Segment Open

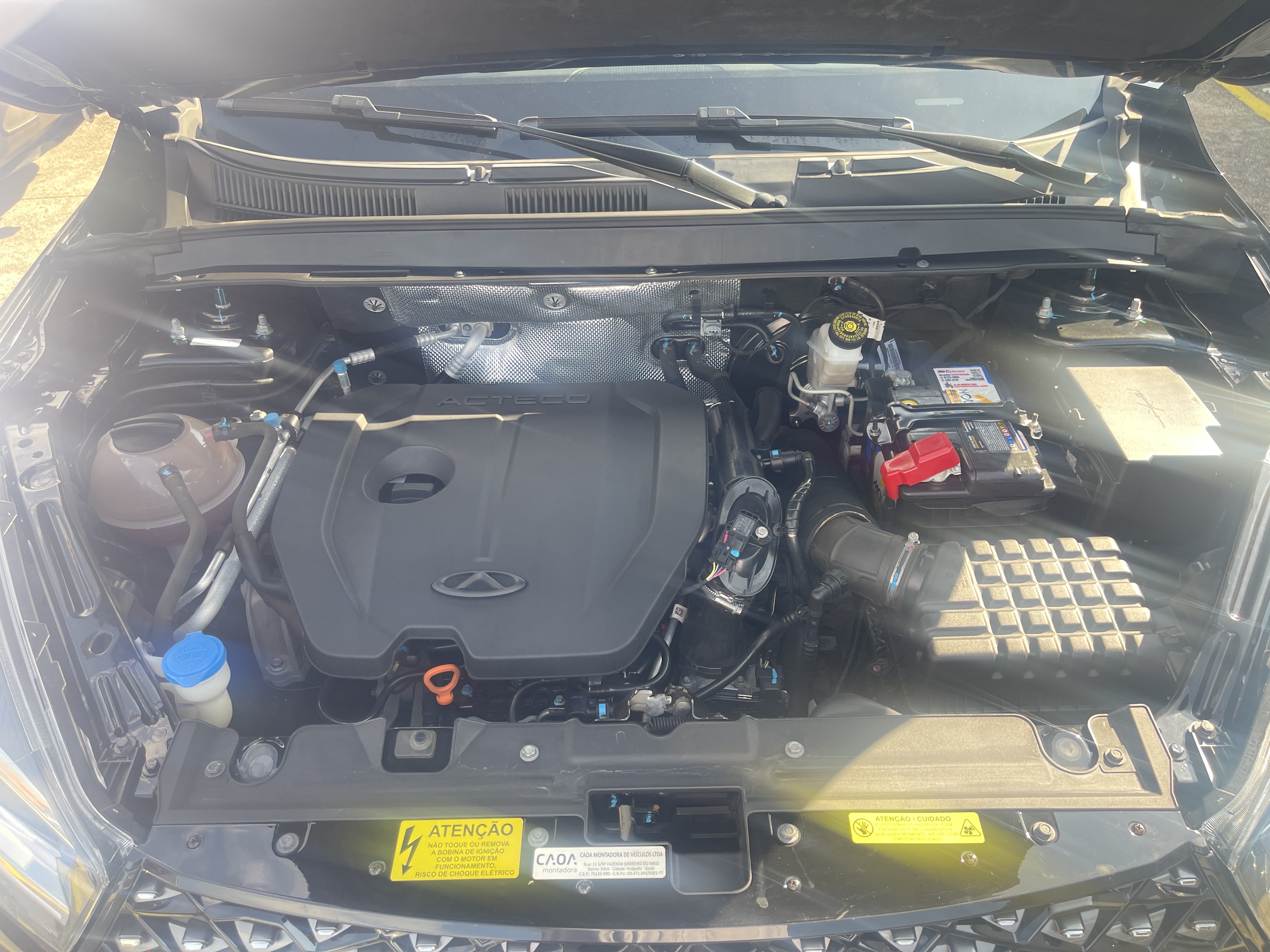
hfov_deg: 69.4
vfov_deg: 54.9
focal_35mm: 25
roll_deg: +3.3
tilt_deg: -39.1
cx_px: 635
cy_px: 476
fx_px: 917
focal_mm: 5.1
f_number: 1.6
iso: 32
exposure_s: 1/173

Segment Closed

Output the line containing "vfov_deg: 54.9" and every line after it through the final line of the records above, exactly as written and nothing else.

vfov_deg: 54.9
focal_35mm: 25
roll_deg: +3.3
tilt_deg: -39.1
cx_px: 635
cy_px: 476
fx_px: 917
focal_mm: 5.1
f_number: 1.6
iso: 32
exposure_s: 1/173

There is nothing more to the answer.